佐倉宗吾(さくらそうご)

 嘉永4年(1851)8月江戸中村座初演。三代目瀬川如皐作。本名題は「東山桜荘子(ひがしやまさくぞうし)」。下倉に伝わる佐倉宗五郎伝説は、講談で持てはやされており、それを歌舞伎化した異色の農民劇。

《あらすじ》下総佐倉一帯の農民は不作続きと、領主堀田上野介の苛政に苦しめられていた。佐倉の名主木内宗吾は、主だった農民たちとともに郡代や江戸藩邸へ減税を願い出るが、家老たちは却下する。農民たちは動揺し、一揆を起こしかねない。宗吾は単身将軍へ直訴する覚悟を決め、その前に妻子に別れを告げようと帰郷する。雪の中、我が家へ戻った宗吾は、直訴の罪が他に及ぶのをおそれ、妻を離縁し、妻子を安全な立場に置こうとする。だが、妻のおさんは宗吾と生死を共にする覚悟を変えない。宗吾は妻子に最後の別れを告げ、再び江戸に向かう。そして寛永寺に将軍が御成りの日に、直訴を決行。松平伊豆守の温情で、訴状は受け取られたが、堀田上野介はこれを怒り、宗吾はもとより、妻子もろとも磔の刑に処す。子供たちの助命を願っていた宗吾の伯父仏光寺光然は報せを聞いて、世を呪いながら印旛沼に入水する。これら非業の死を遂げた人々の怨霊が、上野介を悶死させ、堀田家を滅ぼす。

《愁嘆場》直訴決行を前に宗吾は、妻子と断腸の思いで別れを惜しむ。外に降る雪が哀れをさそう。この芝居の愁嘆場である。愁嘆場とは、作中の人物が悲劇的な離別、逆境、悲運、また誰かの犠牲的な行為などに対して悲嘆の涙を流し、観客もこれに応じて涙を流すような場面を言う。演劇において愁嘆場は、一曲の内のクライマックスを形成するものである。

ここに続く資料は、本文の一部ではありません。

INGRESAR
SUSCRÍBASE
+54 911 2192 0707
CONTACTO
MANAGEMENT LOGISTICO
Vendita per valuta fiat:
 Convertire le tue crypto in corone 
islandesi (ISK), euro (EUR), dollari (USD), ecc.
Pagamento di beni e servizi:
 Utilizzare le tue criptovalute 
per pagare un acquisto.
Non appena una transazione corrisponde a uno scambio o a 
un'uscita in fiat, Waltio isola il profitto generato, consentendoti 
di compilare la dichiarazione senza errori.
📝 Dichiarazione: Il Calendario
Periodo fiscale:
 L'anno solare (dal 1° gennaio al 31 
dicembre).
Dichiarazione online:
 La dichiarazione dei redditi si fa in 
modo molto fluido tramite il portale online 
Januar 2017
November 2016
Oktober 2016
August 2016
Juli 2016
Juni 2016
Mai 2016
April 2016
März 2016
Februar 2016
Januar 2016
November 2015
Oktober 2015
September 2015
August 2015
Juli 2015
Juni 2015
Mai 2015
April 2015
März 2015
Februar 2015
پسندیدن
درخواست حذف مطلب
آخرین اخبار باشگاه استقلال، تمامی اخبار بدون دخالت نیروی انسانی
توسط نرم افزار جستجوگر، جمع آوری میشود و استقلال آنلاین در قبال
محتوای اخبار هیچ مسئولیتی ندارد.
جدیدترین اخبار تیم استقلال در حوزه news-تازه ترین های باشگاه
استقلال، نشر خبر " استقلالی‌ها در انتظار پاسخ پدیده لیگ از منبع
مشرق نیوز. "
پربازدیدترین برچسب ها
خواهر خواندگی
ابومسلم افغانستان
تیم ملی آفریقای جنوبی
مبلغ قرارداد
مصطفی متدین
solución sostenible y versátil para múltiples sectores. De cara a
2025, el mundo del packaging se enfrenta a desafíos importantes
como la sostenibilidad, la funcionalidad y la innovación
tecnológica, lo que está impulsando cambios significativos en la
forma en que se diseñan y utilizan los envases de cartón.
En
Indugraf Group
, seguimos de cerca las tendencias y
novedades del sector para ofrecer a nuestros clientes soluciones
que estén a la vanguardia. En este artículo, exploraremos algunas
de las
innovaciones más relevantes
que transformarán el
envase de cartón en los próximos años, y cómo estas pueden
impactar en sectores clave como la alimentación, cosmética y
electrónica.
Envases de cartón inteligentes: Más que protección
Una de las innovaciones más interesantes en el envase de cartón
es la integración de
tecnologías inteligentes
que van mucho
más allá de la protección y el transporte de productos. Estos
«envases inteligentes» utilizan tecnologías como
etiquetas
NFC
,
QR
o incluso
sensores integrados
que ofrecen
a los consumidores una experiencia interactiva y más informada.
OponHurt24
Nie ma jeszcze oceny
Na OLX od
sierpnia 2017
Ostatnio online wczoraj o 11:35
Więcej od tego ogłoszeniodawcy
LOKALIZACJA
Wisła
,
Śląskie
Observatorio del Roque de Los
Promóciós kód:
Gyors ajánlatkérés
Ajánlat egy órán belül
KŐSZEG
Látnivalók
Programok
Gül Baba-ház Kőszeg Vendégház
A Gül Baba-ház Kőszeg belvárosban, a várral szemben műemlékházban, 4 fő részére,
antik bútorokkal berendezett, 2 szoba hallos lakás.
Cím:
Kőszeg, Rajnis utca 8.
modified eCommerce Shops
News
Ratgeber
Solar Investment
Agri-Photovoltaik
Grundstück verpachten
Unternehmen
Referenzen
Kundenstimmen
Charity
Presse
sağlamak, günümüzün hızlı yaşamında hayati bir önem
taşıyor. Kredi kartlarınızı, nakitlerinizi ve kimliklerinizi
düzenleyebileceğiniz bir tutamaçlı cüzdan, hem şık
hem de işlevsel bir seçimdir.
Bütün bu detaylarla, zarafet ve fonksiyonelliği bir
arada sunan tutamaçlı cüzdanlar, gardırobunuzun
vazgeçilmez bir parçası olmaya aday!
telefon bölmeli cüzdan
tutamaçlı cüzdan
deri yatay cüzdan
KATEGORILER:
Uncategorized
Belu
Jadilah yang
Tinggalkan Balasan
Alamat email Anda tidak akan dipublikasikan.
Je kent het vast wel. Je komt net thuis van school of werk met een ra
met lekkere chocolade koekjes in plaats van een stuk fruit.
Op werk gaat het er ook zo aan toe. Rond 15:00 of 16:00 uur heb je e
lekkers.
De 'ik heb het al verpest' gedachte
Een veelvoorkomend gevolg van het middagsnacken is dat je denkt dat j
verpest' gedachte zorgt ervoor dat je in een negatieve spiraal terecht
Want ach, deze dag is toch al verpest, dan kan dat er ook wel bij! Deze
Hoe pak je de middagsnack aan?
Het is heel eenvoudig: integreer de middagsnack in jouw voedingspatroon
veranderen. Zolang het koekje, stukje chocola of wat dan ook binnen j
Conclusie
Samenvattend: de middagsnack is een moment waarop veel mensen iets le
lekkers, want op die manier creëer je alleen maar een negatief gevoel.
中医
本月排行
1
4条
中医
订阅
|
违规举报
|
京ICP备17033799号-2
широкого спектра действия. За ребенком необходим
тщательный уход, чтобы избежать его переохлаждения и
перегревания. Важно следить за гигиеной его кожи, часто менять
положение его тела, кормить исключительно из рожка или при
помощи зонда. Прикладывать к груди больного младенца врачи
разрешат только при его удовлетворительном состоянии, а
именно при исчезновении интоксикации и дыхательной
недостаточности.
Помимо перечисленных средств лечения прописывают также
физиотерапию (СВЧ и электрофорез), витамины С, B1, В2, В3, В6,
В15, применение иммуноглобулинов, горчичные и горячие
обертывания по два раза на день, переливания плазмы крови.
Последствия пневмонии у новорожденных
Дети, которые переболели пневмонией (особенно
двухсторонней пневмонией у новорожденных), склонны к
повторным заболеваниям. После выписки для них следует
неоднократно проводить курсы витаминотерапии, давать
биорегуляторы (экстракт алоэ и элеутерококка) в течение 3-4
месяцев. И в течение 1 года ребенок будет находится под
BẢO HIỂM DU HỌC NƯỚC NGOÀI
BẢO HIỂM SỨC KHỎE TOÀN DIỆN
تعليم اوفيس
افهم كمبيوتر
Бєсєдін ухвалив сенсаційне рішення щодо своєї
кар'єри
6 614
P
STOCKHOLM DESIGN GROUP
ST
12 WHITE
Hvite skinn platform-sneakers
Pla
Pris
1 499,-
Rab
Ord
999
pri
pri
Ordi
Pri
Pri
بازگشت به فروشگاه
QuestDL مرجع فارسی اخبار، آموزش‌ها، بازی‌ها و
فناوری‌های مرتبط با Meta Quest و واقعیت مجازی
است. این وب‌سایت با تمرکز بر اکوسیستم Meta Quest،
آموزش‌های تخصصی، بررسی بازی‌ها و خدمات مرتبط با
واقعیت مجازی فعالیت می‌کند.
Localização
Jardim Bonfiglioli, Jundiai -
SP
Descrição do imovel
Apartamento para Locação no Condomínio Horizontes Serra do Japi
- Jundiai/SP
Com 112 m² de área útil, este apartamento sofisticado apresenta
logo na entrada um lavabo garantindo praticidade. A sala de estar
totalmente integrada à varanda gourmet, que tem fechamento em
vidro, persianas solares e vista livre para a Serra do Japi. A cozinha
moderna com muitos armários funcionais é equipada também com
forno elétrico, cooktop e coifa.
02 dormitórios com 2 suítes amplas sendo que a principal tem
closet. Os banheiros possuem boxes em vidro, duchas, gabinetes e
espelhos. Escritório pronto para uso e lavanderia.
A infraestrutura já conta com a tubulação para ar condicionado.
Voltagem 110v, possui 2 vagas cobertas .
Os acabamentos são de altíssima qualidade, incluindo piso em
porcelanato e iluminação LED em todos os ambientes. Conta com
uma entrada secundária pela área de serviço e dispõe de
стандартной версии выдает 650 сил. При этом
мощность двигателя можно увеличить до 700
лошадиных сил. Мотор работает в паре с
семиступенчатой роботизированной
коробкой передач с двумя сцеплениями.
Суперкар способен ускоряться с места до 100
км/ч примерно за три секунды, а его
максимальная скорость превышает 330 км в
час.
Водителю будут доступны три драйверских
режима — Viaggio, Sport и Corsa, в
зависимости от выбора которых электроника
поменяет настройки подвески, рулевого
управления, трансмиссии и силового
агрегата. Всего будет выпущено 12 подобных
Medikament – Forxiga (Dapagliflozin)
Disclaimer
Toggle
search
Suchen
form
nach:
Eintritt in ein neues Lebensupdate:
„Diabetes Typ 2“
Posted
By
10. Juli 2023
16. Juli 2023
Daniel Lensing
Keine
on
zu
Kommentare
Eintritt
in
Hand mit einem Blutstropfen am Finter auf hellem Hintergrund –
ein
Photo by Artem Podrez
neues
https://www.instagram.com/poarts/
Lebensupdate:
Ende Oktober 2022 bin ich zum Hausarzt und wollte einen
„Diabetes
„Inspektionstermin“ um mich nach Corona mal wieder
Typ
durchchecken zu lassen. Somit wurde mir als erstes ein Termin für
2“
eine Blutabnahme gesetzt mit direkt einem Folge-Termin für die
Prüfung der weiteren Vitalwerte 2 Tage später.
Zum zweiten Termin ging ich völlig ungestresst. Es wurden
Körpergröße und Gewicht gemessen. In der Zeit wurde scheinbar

その場合、この芝居のように雪を用いたり、音楽を効果的に使い、役者の演技を助長する演出がなされる。もともと演劇用語の愁嘆場は、一般用語としても使われるようになっている。

《別れと雪》歌舞伎においての雪は、「哀」の場面でよく使われる。ひらひらと絶え間なく降る紙吹雪が、悲壮感を更にあおる。「佐倉宗吾」でも、宗吾と家族の間に雪は容赦なく降り、お互いの姿をみえなくさせる。それぞれの距離感、複雑な思いなどを効果的に観客に伝える演出である。